Rispondi a queste domande sul brano dedicato alla mostra di Michael Schmidt:
(a) Fino a quale giorno resta aperta la mostra?
(b) In che anno Schmidt avviò il laboratorio di fotografia alla Volkshochschule di Kreuzberg?
(c) Dove fu presentata nel 2013 la serie «Lebensmittel»?

━━━━━ Brano ━━━━━

Cessate il fuoco

Berlino. Una mostra speciale della Nationalgalerie degli Staatliche Museen zu Berlin e frutto della cooperazione di Stiftung für Fotografie und Medienkunst con l’Archivio Michael Schmidt è questa «Michael Schmidt: retrospettiva. Fotografie 1965-2014» ospitata fino al 15 febbraio da Hamburger Bahnhof. Museum für Gegenwart. Il fotografo berlinese Michael Schmidt (1945 – 2014) è stato uno dei più importanti nel panorama della fotografia tedesca contemporanea. Come molti della sua generazione, scoprì il mezzo fotografico un po’ per caso e iniziò
a utilizzarlo da autodidatta, negli anni ’60, preferendolo ad altre forme di espressione artistica. Berlino e i berlinesi furono naturalmente l’oggetto delle sue prime osservazioni semidocumentaristiche in bianco e nero: da principio i quartieri di Wedding e Kreuzberg, le loro strade, i locali, i passanti, gli edifici e i loro abitanti in una capitale drammaticamente divisa, di cui raccontava le particolari contraddizioni. Il successo arrivò piuttosto presto: nel 1976 Schmidt iniziò per la Volkshochschule (VHS) di Kreuzberg un laboratorio di fotografia che divenne subito punto di riferimento della scena artistica cittadina, nonché importante forum per discussioni di respiro internazionale. Vent’anni dopo fu invitato a New York dal MoMA (1996), primo fotografo tedesco in assoluto a tenervi una personale. La sua leggendaria serie «Waffenruhe» (Cessate il fuoco) vi era già stata ospitata nel 1988, dopo una prima di successo, l’anno precedente, alla Berlinische Galerie. Questa retrospettiva postuma ad Hamburger Bahnhof presenta in maniera piuttosto tradizionale, ovvero cronologicamente, il lavoro di tutta una vita ed è il primo omaggio che la sua città natale gli rende, 25 anni dopo l’ultima tenutasi ancora alla Berlinische Galerie («Michael Schmidt. Fotografie dal 1965»). Insieme alla sopra citata «Waffenruhe» (1987), saranno presentate nell’ordine le altre celebri serie «Ein-heit» (tradotta in inglese U-ni-ty, 1996), «Lebensmittel» (Generi alimentari, 2012), presentata alla Biennale di Venezia del 2013, con altre fotografie individuali originali e/o inedite, bozze di libri e ancora molto materiale d’archivio, per illustrarne l’evoluzione artistica, fondamentale punto di riferimento per una generazione più giovane di colleghi, soprattutto tedeschi, discepoli formatisi alla sua scuola fatta di continue esplorazioni e molta innovazione. Nella foto, uno scatto dalla serie «Architektur» (Architettura), 1989.

━━━━━ Dati mostrati ━━━━━

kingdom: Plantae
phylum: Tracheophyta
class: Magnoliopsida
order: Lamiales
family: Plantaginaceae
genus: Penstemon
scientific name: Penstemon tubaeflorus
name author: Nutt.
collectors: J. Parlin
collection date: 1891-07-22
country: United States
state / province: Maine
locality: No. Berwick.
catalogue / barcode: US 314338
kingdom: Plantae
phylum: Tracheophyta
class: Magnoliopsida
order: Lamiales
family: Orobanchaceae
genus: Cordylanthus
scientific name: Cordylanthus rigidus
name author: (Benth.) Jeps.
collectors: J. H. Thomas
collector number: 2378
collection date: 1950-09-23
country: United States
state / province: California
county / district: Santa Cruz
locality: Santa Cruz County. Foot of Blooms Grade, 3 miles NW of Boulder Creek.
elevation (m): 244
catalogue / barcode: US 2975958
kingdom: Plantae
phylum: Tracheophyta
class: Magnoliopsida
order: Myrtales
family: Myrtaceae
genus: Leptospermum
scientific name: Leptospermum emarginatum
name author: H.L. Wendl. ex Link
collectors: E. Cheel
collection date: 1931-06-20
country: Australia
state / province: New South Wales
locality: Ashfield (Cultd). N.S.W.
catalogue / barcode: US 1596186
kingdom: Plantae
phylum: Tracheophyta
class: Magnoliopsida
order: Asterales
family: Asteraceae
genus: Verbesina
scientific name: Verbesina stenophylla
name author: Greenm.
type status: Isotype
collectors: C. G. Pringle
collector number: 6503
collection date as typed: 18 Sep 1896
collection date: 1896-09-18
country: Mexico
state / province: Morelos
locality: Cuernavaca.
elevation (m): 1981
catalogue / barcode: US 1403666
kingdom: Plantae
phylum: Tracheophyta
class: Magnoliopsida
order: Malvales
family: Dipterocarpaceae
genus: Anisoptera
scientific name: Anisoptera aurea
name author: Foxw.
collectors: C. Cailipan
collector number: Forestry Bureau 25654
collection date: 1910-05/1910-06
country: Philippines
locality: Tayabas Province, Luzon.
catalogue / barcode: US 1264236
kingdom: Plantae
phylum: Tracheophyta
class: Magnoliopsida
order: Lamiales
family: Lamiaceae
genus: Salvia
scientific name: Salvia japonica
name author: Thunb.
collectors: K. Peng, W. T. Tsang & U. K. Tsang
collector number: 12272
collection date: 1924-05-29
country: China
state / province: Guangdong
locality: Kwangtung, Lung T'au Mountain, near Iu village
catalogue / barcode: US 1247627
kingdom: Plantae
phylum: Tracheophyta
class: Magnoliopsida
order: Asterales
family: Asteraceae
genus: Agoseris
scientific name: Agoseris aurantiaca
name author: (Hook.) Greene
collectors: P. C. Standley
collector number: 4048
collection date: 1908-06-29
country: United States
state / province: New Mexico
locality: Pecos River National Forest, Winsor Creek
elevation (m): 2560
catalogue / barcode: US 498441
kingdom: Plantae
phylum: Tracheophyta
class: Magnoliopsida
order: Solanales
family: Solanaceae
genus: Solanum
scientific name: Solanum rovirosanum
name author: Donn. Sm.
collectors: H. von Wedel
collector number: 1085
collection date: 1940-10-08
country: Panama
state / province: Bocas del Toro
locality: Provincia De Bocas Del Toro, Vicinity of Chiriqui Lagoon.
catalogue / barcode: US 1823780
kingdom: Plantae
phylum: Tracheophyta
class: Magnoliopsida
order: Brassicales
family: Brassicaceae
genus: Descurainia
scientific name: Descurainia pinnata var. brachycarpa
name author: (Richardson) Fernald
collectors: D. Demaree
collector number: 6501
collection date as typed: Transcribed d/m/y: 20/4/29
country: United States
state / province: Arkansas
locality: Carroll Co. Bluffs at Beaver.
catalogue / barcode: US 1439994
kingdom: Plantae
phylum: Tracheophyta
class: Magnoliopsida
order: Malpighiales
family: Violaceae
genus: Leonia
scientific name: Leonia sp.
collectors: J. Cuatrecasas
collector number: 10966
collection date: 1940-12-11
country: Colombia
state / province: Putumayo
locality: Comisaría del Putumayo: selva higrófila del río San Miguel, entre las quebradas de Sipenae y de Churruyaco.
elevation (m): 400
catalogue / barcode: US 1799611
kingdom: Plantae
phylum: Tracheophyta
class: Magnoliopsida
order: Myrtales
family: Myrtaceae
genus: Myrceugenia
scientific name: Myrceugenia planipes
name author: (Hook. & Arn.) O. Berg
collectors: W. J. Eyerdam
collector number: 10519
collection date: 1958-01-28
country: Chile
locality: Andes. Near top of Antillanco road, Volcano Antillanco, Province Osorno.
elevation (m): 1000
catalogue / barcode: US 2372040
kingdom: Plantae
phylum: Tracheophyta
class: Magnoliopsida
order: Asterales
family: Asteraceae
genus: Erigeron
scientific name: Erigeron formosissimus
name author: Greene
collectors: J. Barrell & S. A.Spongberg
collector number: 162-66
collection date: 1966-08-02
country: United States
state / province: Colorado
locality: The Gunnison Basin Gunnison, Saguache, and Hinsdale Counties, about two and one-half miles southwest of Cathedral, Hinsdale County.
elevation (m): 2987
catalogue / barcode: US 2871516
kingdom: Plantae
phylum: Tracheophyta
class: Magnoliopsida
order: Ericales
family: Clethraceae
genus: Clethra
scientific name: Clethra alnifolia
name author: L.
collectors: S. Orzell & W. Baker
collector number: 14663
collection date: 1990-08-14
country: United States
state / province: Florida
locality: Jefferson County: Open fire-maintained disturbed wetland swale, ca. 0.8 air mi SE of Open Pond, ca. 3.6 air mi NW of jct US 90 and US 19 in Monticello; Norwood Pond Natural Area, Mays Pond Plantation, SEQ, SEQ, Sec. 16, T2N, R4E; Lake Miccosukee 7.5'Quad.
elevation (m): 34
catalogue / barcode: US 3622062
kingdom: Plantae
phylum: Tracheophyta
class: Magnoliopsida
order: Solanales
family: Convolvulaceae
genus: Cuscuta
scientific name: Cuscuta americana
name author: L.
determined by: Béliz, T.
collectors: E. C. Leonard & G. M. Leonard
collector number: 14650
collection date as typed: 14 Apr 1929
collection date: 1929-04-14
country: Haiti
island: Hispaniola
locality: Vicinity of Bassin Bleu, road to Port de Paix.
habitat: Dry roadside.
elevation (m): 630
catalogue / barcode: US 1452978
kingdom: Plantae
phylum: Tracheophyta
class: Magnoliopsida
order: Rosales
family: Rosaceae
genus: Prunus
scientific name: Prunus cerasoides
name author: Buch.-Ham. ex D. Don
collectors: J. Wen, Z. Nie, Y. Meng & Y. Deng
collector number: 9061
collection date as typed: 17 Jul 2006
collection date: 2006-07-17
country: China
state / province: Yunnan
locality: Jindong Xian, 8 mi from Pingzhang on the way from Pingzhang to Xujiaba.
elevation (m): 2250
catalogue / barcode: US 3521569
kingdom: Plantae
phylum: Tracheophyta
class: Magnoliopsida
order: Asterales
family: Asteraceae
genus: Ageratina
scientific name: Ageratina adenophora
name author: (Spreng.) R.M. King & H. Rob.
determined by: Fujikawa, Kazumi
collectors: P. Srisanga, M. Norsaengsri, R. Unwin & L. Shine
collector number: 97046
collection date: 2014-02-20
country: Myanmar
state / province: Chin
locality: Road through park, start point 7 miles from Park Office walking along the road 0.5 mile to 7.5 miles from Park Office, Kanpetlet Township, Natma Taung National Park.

━━━━━

**Risposta**:
(a) Fino al 15 febbraio.
(b) Nel 1976.
(c) Alla Biennale di Venezia.